Lemaplan International

Discrimination in Tanzania’s schools ruins girls’ lives

Tanzania’s first female president, Samia Suluhu, took office in March 2021. Her government has the power to ask education authorities to end the exclusion of pregnant and married girls from public schools. She should urge them to adopt a clear continuation policy, in line with human rights, that allows pregnant and married girls to continue formal education by staying in school so they can successfully complete their studies.

Last week, President Suluhu called on parents and communities to protect the rights of children. She asked that they “reflect on the extent to which we … protect them from abuse and violence and live up to our responsibility to help them grow up better and happier.”

Suluhu was speaking on the occasion of the African Union’s Day of the African Child, which is celebrated every year on 16 June. This year’s theme focused on accelerating the implementation of Agenda 2040, which outlines the AU’s commitments to ensure progress for children and youth. One of the ten goals of Agenda 2040 is “An effective child-friendly national legal, policy and institutional framework.” Ensuring the right to inclusive education is key to implementing this agenda.

Yet the Tanzanian government discriminates against pregnant and parenting students by explicitly barring them from attending public schools. The previous president, the late John Magufuli, cemented this as official government policy, affecting thousands of girls every year.

In the past, there has been confusion about the government’s stance on the issue. This week, a senior education ministry official announced that the government would now offer an alternative route to education, through Folk Development Colleges, for girls who drop out of school because of pregnancy.

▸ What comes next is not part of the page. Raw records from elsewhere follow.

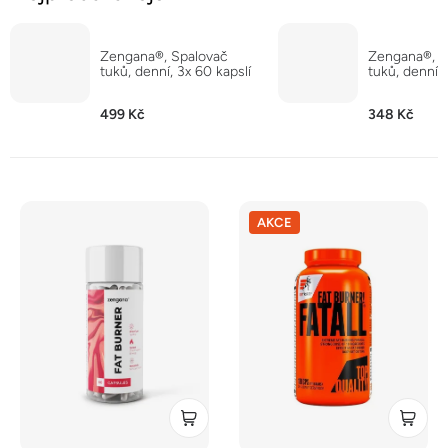
Zengana®, Spalovač
Zengana®, S
tuků, denní, 3x 60 kapslí
tuků, denní, 
499 Kč
348 Kč
V
AKCE
ý
p
i
s
p
r
o
d
u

To be clear, the government has not lifted the ban that prevents pregnant girls, teenage mothers and married students from studying in government schools. The girls cannot return to regular primary or secondary schools.

Expulsion of pregnant and married girls from school can ruin their lives. Girls who are expelled from school have little chance to continue formal education, limiting their opportunities and their ability to make informed decisions about their lives. They are also exposed to gender-based violence such as child marriage – a major problem in Tanzania – which seriously threatens their future. Although Tanzania’s highest court has ordered the government to set the minimum age of marriage for boys and girls at 18, it has not done so. The government should immediately pass a law ending child marriage.

By discriminating against girls and young mothers in education, the government is holding itself responsible for the severe harm they suffer, violating rights recognised under African and international law. It is also undermining Tanzania’s development.

President Suluhu should prioritise human rights in her government and ensure a Tanzania that is inclusive of all children.